Dennoch, es war die Aufgabe der Konstituierenden Nationalversammlung, eine Konstitution, also eine Verfassung, auszuarbeiten. Sie nahm diese Aufgabe ernst, und so gab es für einige Monate die paradoxe Situation, dass man gegeneinander Wahlkampf führte, im Verfassungsausschuss des Parlaments aber mit aller Kraft zusammenarbeitete, um eine Verfassung zustande zu bringen, die im Parlament noch vor den Wahlen mehrheitsfähig sein musste. Hans Kelsen, damals ein junger noch nicht vierzigjähriger Ordinarius an der Fakultät für Rechtswissenschaften der Universität Wien, stellte seine Expertise zur Verfügung und formulierte die entscheidenden Kompromisse. Die Sozialdemokraten hatten zentralistische Vorstellungen für ein künftiges Österreich, die Christlich-Sozialen hingegen föderalistische. Das war nicht leicht unter einen Hut zu bringen.

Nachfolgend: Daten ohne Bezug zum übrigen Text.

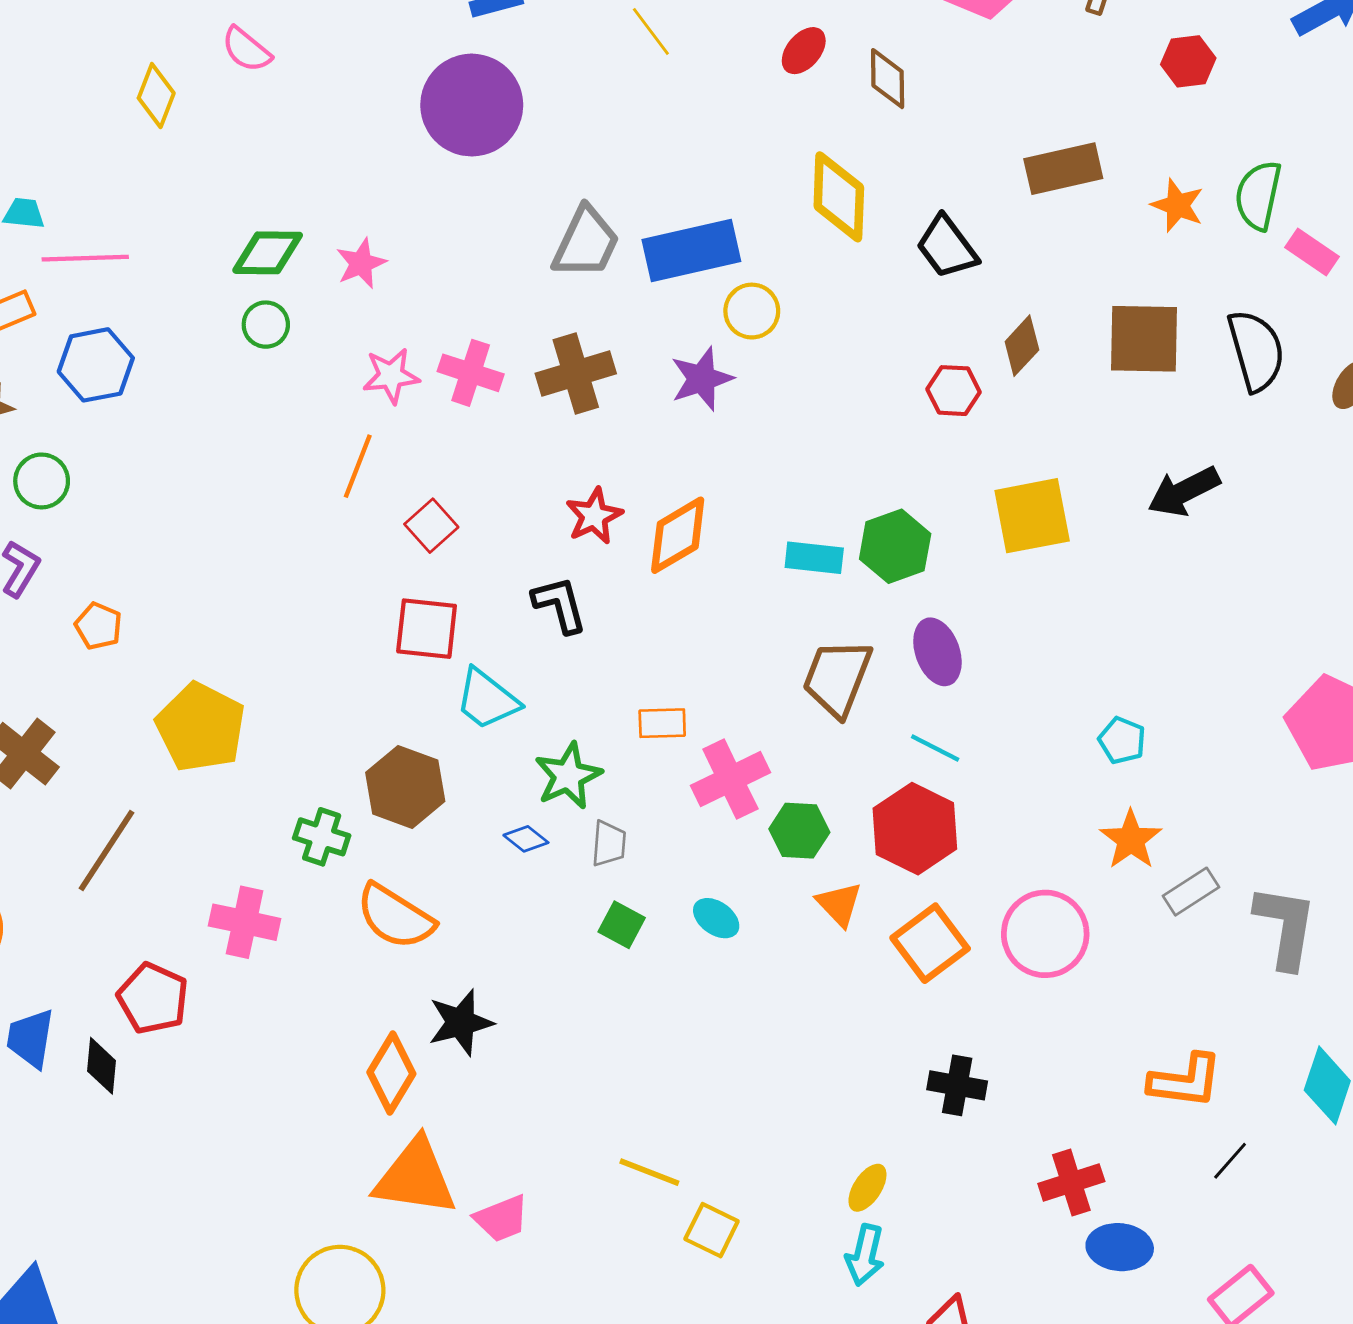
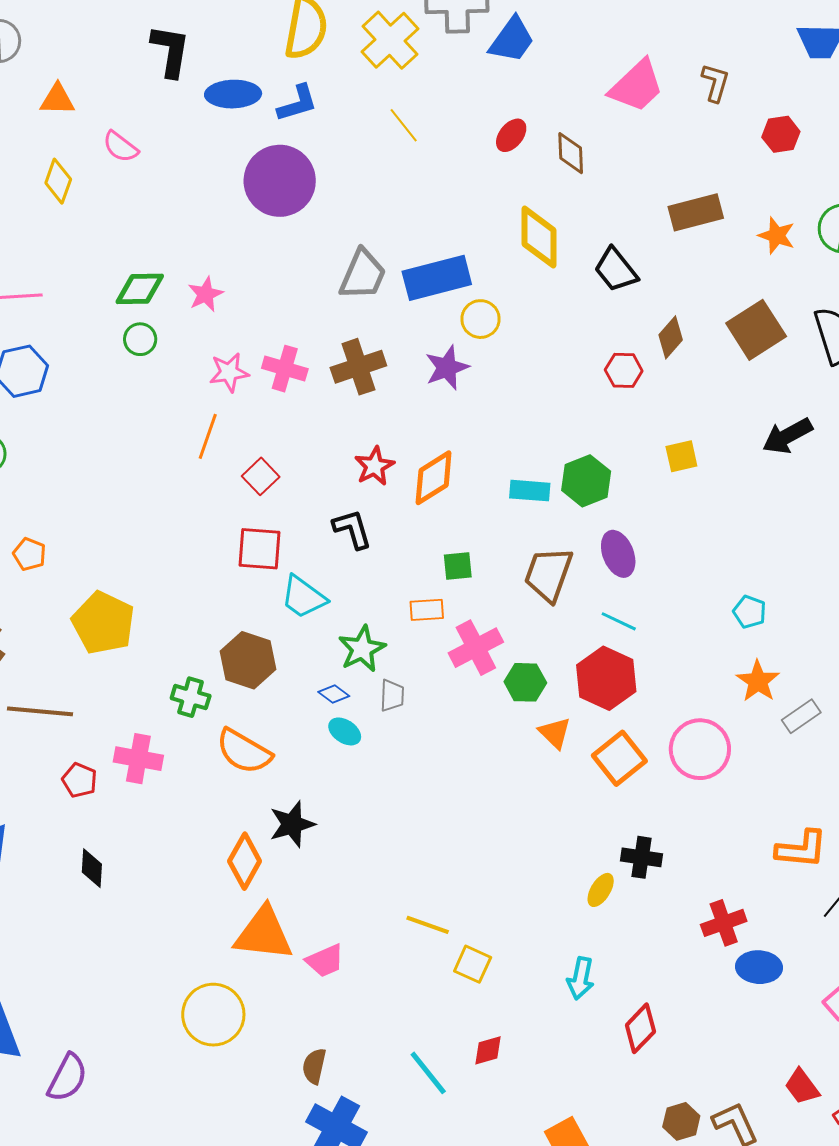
brown square: (1144, 339) -> (756, 330), turned -32
yellow square: (1032, 516) -> (681, 456), size x0.6
brown line: (106, 850) -> (40, 711), turned 64
cyan ellipse: (716, 918) -> (345, 731), moved
green square: (622, 925) -> (458, 566), moved, turned -32
red pentagon: (153, 998) -> (80, 780), moved, size x0.7
black diamond: (101, 1066) -> (92, 868), moved
yellow ellipse: (867, 1188) -> (601, 890), moved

Die beiden führenden Regierungsmitglieder, Karl Renner von den Sozialdemokraten und Michael Mayr von den Christlich-Sozialen (die beiden wechselten einander auch im Amt des Staatskanzlers im Juli 1920 ab), verhandelten mit Hans Kelsen, und im Ausschuss rangen Otto Bauer und Ignaz Seipel, die beiden intellektuellen Köpfe der großen Parteien, um jede Formulierung.

Es ist erstaunlich, wie kompromissfähig eine politisch bereits zerbrochene Regierung noch sein konnte und wie zwei gegeneinander wahlkämpfende Parteien unter der Anleitung einer wissenschaftlichen Persönlichkeit noch zu gemeinsamen Beschlüssen kommen konnten. Am 1. Oktober 1920 wurde die Verfassung im Parlament beschlossen, am 10. November 1920 im Bundesgesetzblatt veröffentlicht. Sie enthielt noch Teile aus dem Staatsgrundgesetz von 1867, wie etwa die Grundrechte. Dennoch sollte das so rasch ausgehandelte Verfassungswerk bis heute, wenn auch in der Fassung von 1929, Bestand haben. Sie ist damit eine der ältesten Verfassungen Europas, die noch in Kraft sind.

Helmut Konrad war Professor für Zeitgeschichte und Rektor der Universität Graz.